L’OCDE s’alarme du recul du financement public dédié à la recherche-développement
Les Echos : 09/12/2016
La part du financement de la R&D des Etats diminue, la part de celle des financements privée est appelée à croitre sous peine d’un recul de l’innovation.
Richard Hiault
L’innovation n’est plus l’apanage des pays riches. Leurs dépenses publiques de R&D baissent.
Les dépenses publiques de recherche-développement (R&D) dans les pays de l’OCDE ont reculé en 2014. Une première depuis 1981, année où ces données ont commencé à être collectées. Dans son rapport biennal sur les perspectives de la science, la technologie et l’innovation, publié jeudi, l’Organisation tire la sonnette d’alarme. Certes, les capacités mondiales de R&D ont doublé en quinze ans, a constaté Sandrine Kergroach, experte en innovation à l’OCDE lors d’un atelier de l’Ajef, lundi au siège de l’organisation. « Mais le recul des financements publics pour l’innovation est appelé à perdurer », a-t-elle mis en garde. Que ce soit aux Etats-Unis, en France, au Royaume- Uni, en Allemagne ou encore en Israël, les budgets publics de R&D rapportés au PIB sont en repli. « Les Etats-Unis, qui comptent le système de recherche publique le plus important au monde, ont enregistré la plus longue baisse pluriannuelle de financement fédéral de la R&D universitaire depuis le début des années 1970 », relève le rapport.
A contrario, les pays émergents, et en particulier la Chine, prennent de plus en plus d’importance. Aujourd’hui, 35 % de la recherche publique mondiale vient des pays non OCDE. L’avenir ne s’annonce pas rose. Dans de nombreux pays industrialisés, le vieillissement démographique et la faible croissance économique pèseront lourdement sur ce type de dépenses dans les 10 à 15 ans à venir. « Il est même possible que la hausse programmée des dépenses de santé et des retraites se fasse au détriment de l’investissement public en R & D », s’est inquiétée Sandrine Kergroach.
Concurrence fiscale
Face à cette tendance lourde, les entreprises prennent de plus en plus d’importance. Leurs dépenses de R&D « ont plus progressé que celle du secteur public en période de croissance économique ». Pour l’heure, les besoins sont financés par les industriels eux-mêmes à hauteur de 86,5 % en moyenne dans l’OCDE. Mais l’aide publique envers les entreprises est en augmentation depuis dix ans. Les dispositifs fiscaux de plus en plus généreux à l’instar du crédit d’impôt recherche en France prennent de l’importance. Que ce soit en Belgique, en Irlande, en Turquie, aux Etats-Unis et en Chine. Ils représentent 33 % de l’aide publique accordée aux entreprises pour leur R&D en moyenne dans l’OCDE. Ce type d’aides constitue même une arme de concurrence fiscale pour attirer les investissements des entreprises.
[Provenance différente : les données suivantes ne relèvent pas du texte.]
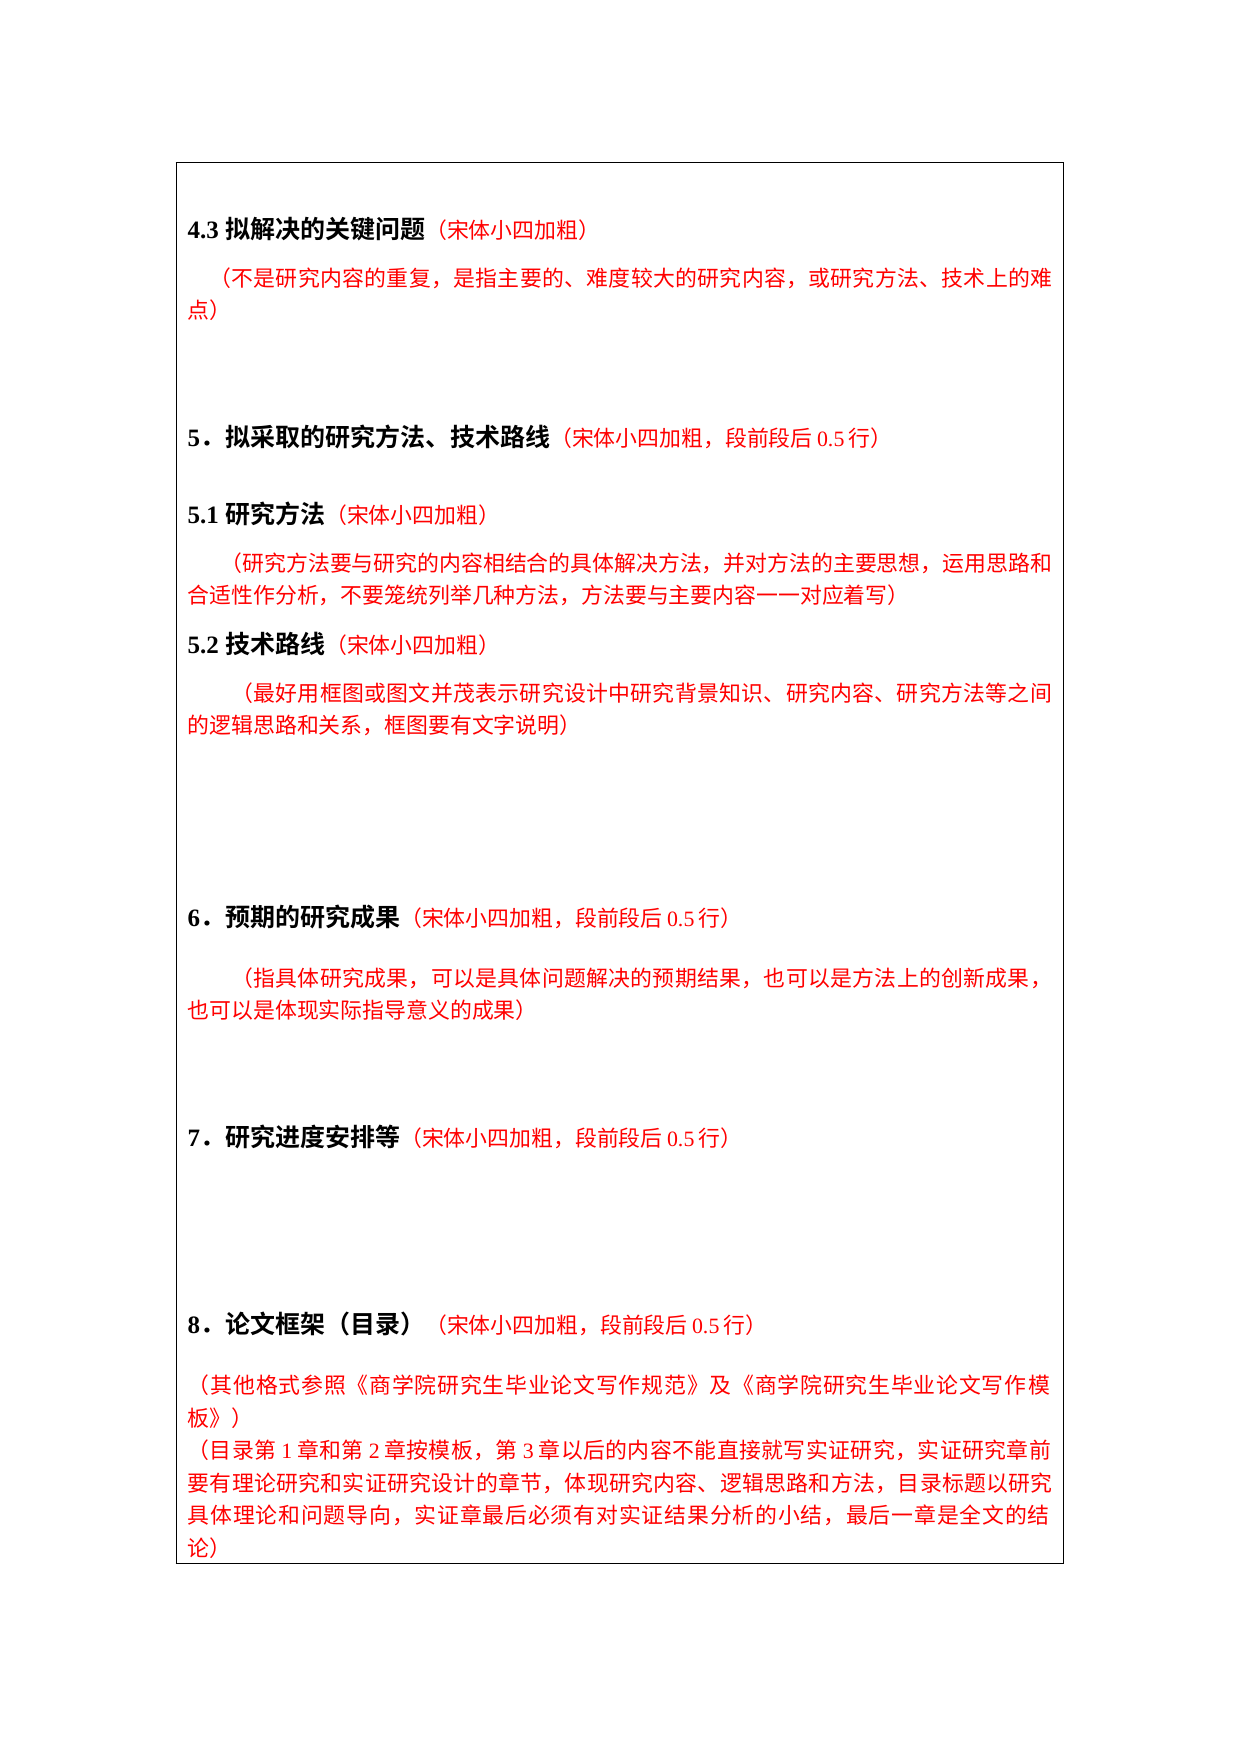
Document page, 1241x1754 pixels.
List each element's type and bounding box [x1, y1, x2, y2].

table_cell [177, 163, 1063, 1563]
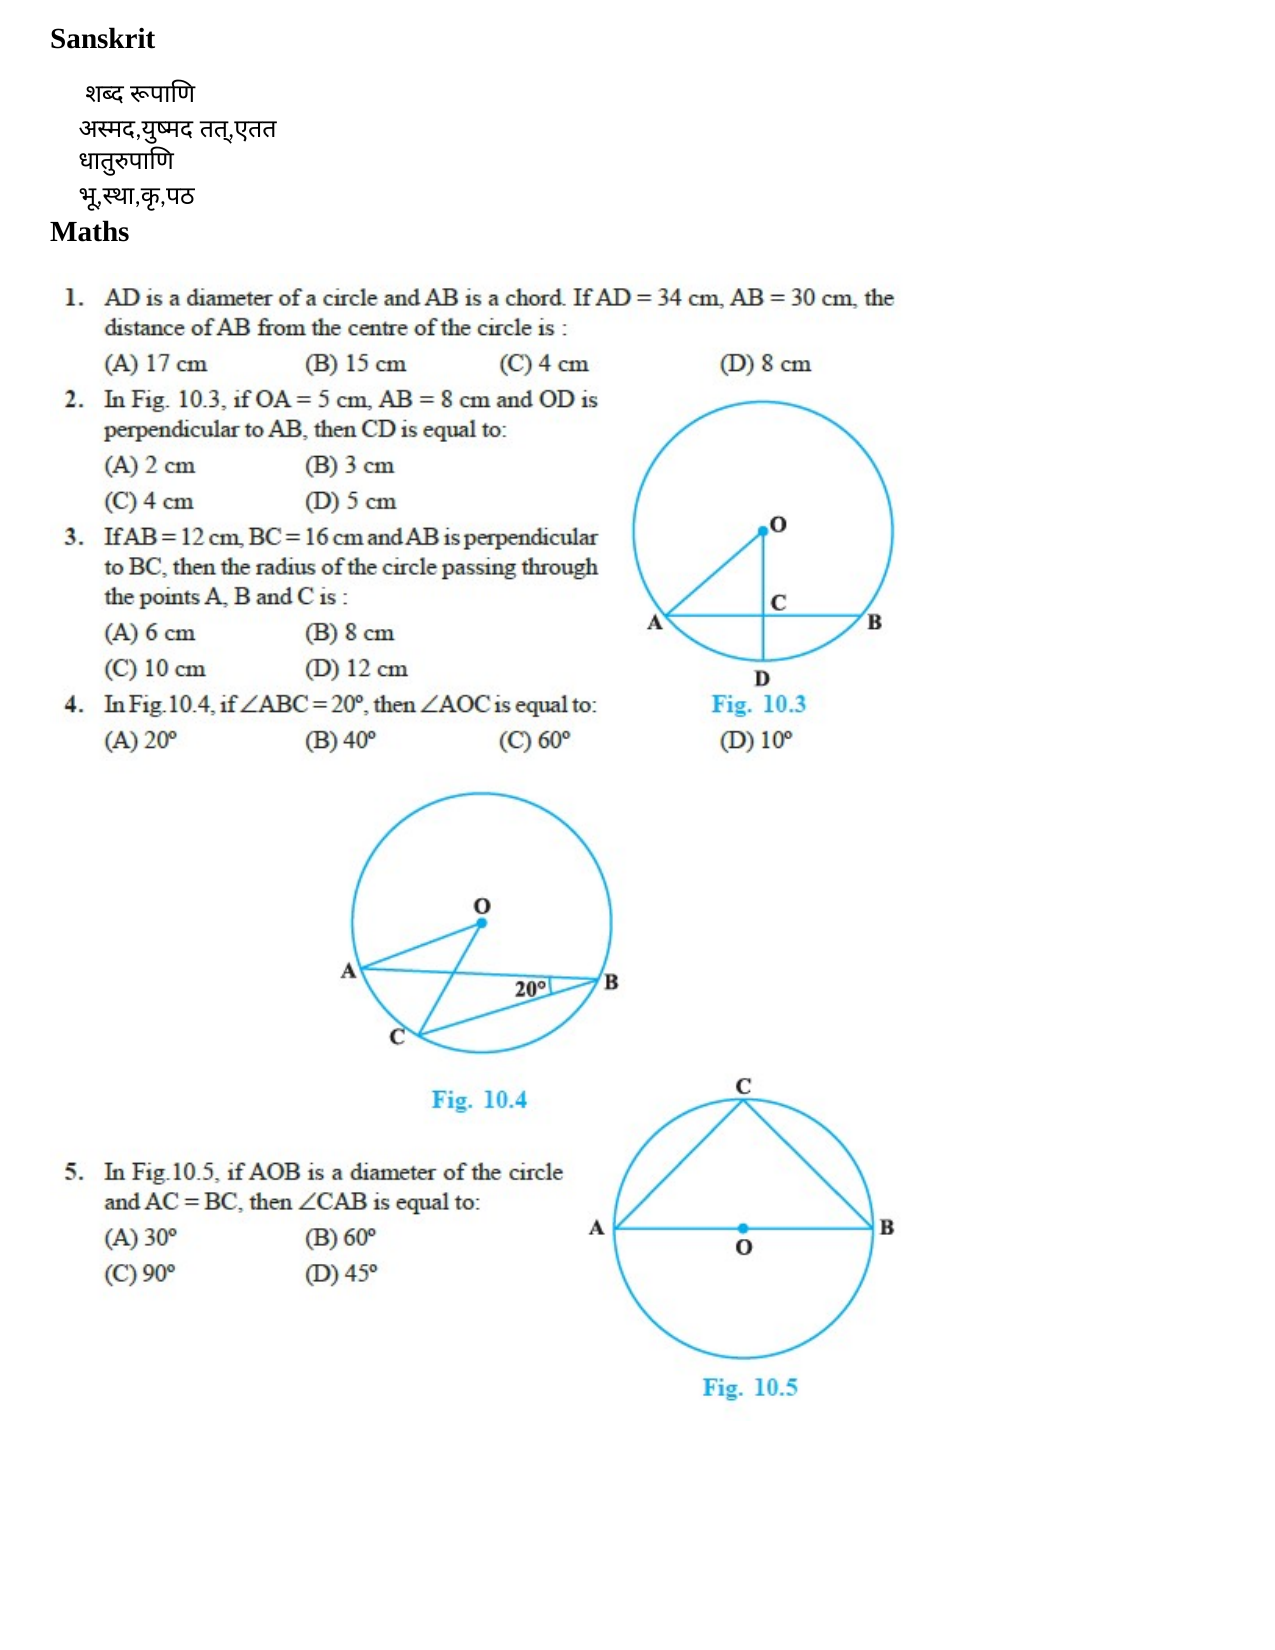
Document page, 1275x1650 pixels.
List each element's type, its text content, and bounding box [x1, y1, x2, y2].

text Maths [50, 214, 1096, 248]
text अस्मद,युष्मद तत्,एतत [50, 113, 1096, 147]
text धातुरुपाणि [50, 147, 1096, 180]
text Sanskrit [50, 21, 1096, 54]
text शब्द रूपाणि [50, 80, 1096, 113]
text भू,स्था,कृ,पठ [50, 180, 1096, 214]
picture [50, 273, 971, 1421]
Cette tendance n’est pas sans soulever des questions. Bien que les entreprises continueront de miser sur l’investissement incorporel et l’innovation pour des raisons de compétitivité, l’OCDE n’exclut pas que la hausse de leurs dépenses de R&D marque le pas, voire s’arrête. Elle cite notamment leur penchant à vouloir créer avant tout de la valeur actionnariale à court terme plutôt que de se lancer dans des projets risqués et investir dans des activités de recherche.
L’OCDE rappelle cependant que nombre d’innovations n’auraient jamais vu le jour sans la recherche publique : système GPS, format MP3 de stockage des données, reconnaissance vocale utilisée entre autres par l’application Siri d’Apple. Aussi, pour l’organisation, les systèmes scientifiques relevant du secteur public continueront d’apporter une contribution au développement de savoirs et de compétences. Mais ils vont devoir eux-mêmes s’adapter à un nouvel environnement lié à l’expansion d’Internet, la numérisation et l’ère de l’open data. La recherche publique ne fera pas l’économie d’une adaptation de ses méthodes, de ses instruments et de ses compétences.